Mit Obszönitäten gespickte Dialogen
Die Angelegenheit wird blutig, denn Gewalt ist ein permanenter Faktor in Burkes Werk. Sowohl physische als auch verbale Gewalt, die sich in großartigen, aggressiven, mit Sottisen und Obszönitäten gespickten Dialogen äußert, die Jürgen Bürgers Übersetzung sehr schön akzentuiert.
Kontrapunktiert wird diese Gewalt durch die Zartheit und Poesie der Naturbeschreibungen, die Burke immer wieder einflicht und die auch zu den Basis-Komponenten seines Gesamtwerks zählen. Kaum jemand beschreibt die Farben, Gerüche, Geräusche und Stimmungen der Bayous, des Deltas und der Atlantikküste so virtuos und eindringlich wie Burke. Natur ist Trost, Hoffnung, Utopie.

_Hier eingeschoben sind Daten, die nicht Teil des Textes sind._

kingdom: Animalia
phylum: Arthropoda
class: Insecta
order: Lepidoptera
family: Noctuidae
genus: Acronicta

Das erinnert schon fast an die deutsche Romantik eines Joseph von Eichendorff, in dem die Natur als "Zweites Buch Gottes" für die Offenbarung von Transzendenz steht.
Wobei Burkes Ausflüge ins Religiös-Metaphysische eher alttestamentarisch, zornig sind – Auge um Auge, stets Schuld und Sühne und die letzten Dinge flammend ins Feld führend.
Hart am Wahnsinn angesiedelte Figuren
Dennoch ist "Mississippi Jam" ein ganz und gar weltlicher Roman, mit eindrücklichen, oft hart am Wahnsinn angesiedelten Figuren, wie Robicheaux´ Kumpel Clete Purcel, der unter anderem das Anwesen eines Mafia-Bosses mit der Planierraube plattmacht.
Robuste Action, aktuelle Bezüge wie auf den immer noch grassierenden Rassismus und auf das Widererstarken faschistischer Strömungen, und ein faszinierend anti-touristisch, anti-folkloristisches Bild von New Orleans, das Big Easy als Big Sleazy, also als heruntergekommen und widerlich, aber sehr genau porträtiert, machen die großen Qualitäten des Buchs aus.
Gut, dass mit "Mississippi Jam" ein wichtiger Baustein für das große, kritische Südstaaten-Gesamt-Epos von Burke endlich auch bei uns vorliegt.